Na quinta, sexta e sábado da semana passada ocorreu, na Universidade Estadual Paulista (UNESP) em Assis (SP), o Festival da Palavra, organizado pela direção do campus e pelo conselho administrativo do Poiesis, tendo Antônio Lázaro de Almeida Prado como um dos homenageados.
Professores, estudantes, admiradores literários, ensaístas, críticos literários e escritores participaram do evento. Por motivos de agenda, presenciei apenas o desenrolar dos atos na sexta-feira de manhã quando o poeta Almeida Prado e dois especialistas em Literatura, Márcio e Suzana, compuseram uma mesa-redonda para discorrer sobre tensão e distensão na poesia.
Márcio abriu o encontro, seguido da voz fabulosa de Suzana e, por fim, da intervenção de Almeida Prado, poeta e professor emérito da universidade. Na fecunda explicação sobre poesia, Almeida Prado me surpreendeu em dois momentos. Primeiro, ao convocar os jovens para escrever poesia. De acordo com ele, temos essa capacidade de transmutá-la ao papel. Um alfaiate que faz uma roupa ou um arquiteto que concretiza um prédio são poetas na medida em que conseguem transpor elementos do mundo natural, psicológico ou espiritual para o mundo concreto.

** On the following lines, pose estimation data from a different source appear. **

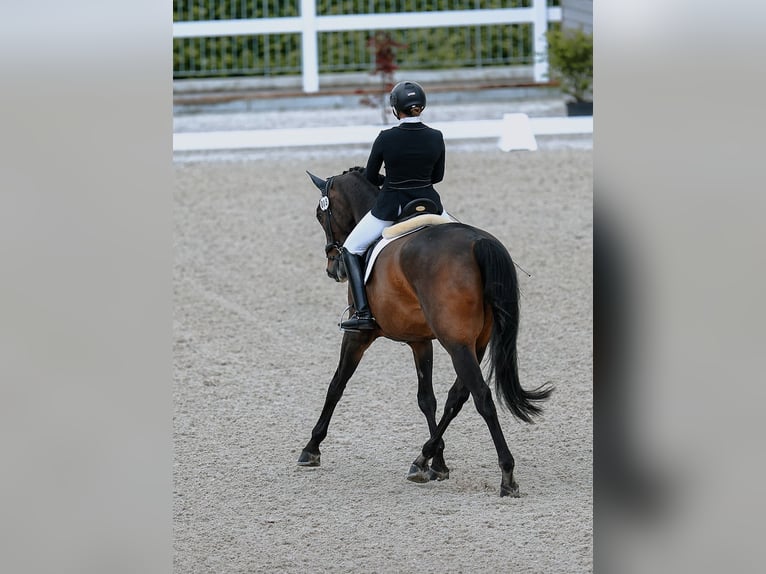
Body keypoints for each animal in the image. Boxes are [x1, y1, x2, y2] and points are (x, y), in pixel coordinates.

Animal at [296, 168, 556, 500]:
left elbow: (336, 386)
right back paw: (422, 459)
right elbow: (427, 399)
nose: (333, 268)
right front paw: (439, 464)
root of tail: (478, 243)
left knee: (482, 396)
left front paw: (311, 448)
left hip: (456, 344)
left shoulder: (358, 337)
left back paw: (506, 475)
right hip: (475, 343)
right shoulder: (420, 341)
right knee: (457, 396)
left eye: (320, 215)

Embora não tenhamos conversado sobre o tema, observo que, em um segundo momento, Almeida Prado e eu comungamos de uma teoria lingüística elementar e de uma ferramenta pedagógica sutil: a liberdade. Quando discorria sobre o processo de criação literária, enfatizava que os emissores são os únicos responsáveis pela mensagem eficiente que deve chegar aos receptores. Em outras palavras, o professor é o responsável pelo insucesso dos alunos se estes não entendem a matéria. O professor (emissor) deve se preocupar com uma explicação que facilite a vida dos alunos (receptores) no estudo de uma disciplina. Se atinge esse objetivo, sua explicação (mensagem eficiente) alcançou o que podemos chamar de finalidade didática.
Neste próximo mês de outubro, se as contas não me falham, Almeida Prado completa oitenta e cinco anos. Décadas voltadas à Literatura e à cultura de maneira geral: dádivas, persistências e teimosias, principalmente para quem pretende socializar a cultura, a Literatura e a vida no velho Oeste paulista. O avanço da idade do poeta é como o vinho: permite melhor degustação com o tempo.

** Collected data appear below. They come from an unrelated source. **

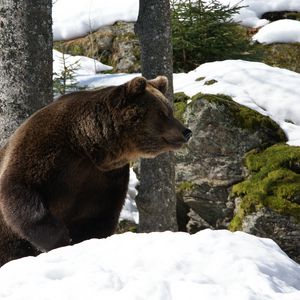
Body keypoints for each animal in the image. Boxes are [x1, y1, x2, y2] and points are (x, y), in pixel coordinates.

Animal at [0, 76, 192, 266]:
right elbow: (20, 191)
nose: (187, 131)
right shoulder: (44, 151)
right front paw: (61, 238)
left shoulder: (103, 178)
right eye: (162, 113)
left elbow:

Uma de minhas primeiras atividades numa sala de aula: transmitir aos alunos, em eufemismos compreensíveis, que as aulas de filosofia ou de sociologia são aulas de liberdade. De modo que, sem entrar nos méritos da obra de Bobbio, permanecer ou fugir é o primeiro passo. Primeiro passo do aluno que pode procurar atividades mais interessantes. Primeiro passo do professor que tem um esboço de resultado da ação pedagógica aplicada. Pelo menos sessenta por cento dos alunos comparecem às aulas, mesmo que eu esclareça que todos têm presença garantida. O fato de participarem de aproximadamente três horas de filosofia e de sociologia traduz que, se tudo correr bem, teremos profissionais adequados para lidar com os processos de aproximação ou de separação de grupos sociais e sensíveis ao questionamento temático universal.

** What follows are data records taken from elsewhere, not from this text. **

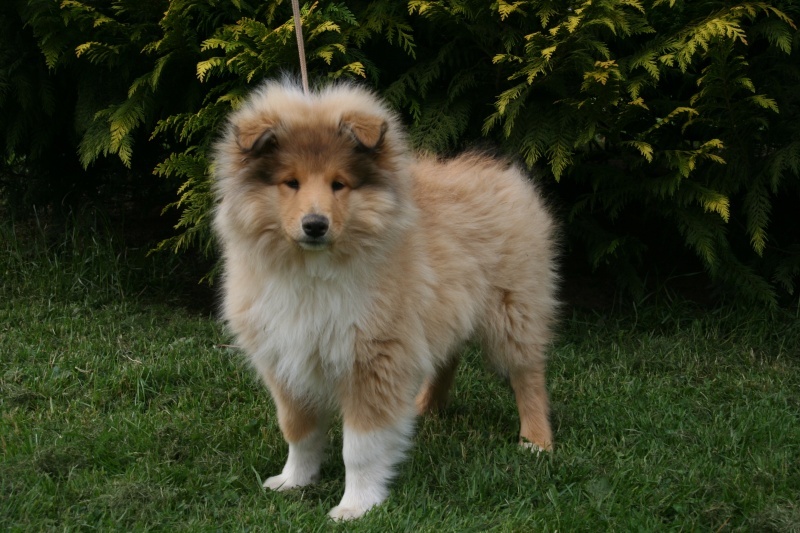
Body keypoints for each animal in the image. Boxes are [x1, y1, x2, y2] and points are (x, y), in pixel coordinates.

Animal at [211, 80, 556, 520]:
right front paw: (294, 481)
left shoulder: (372, 360)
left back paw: (536, 441)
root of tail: (501, 171)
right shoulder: (286, 359)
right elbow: (298, 430)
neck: (314, 271)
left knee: (528, 375)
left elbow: (359, 447)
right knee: (446, 359)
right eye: (291, 182)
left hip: (513, 309)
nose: (315, 225)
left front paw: (356, 505)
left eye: (339, 184)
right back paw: (425, 407)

Alguns professores acreditam que a caderneta de presença constitui a única arma para manter o aluno em sala. Prender o corpo e não controlar o espírito desemboca naquela história infantil de Rubem Alves. Não me lembro o título do livro, mas o cronista conta que um passarinho e uma menina se dão muito bem. De tempos em tempos o passarinho levanta vôo, fica uns dias fora e depois volta alimentando, como sugere o narrador, a saudade que torna a vida mais doce. Um dia a menina resolve engaiolar o passarinho que perde sua alegria de viver, sua vontade de sonhar e sua coragem de romper espaços.
Certamente não sou o mais preparado para tratar de métodos pedagógicos, mas Educação e Poesia estão visceralmente entrelaçadas e, aliando as observações de Almeida Prado à história infantil de Rubem Alves, concluímos que os alunos e os leitores são como pássaros: devemos deixar a gaiola aberta para que passeiem onde, como e onde queiram. Se voltarem à sala de aula ou à poesia, constataremos que a saudade, ingrediente dos grandes amores fraternos, denuncia nossa união de afinidades, de simpatias e de paixões.
*Publicado originalmente na coluna Ficções, no Caderno Tem!, do Oeste Notícias (Presidente Prudente – SP) de 24 de setembro de 2010.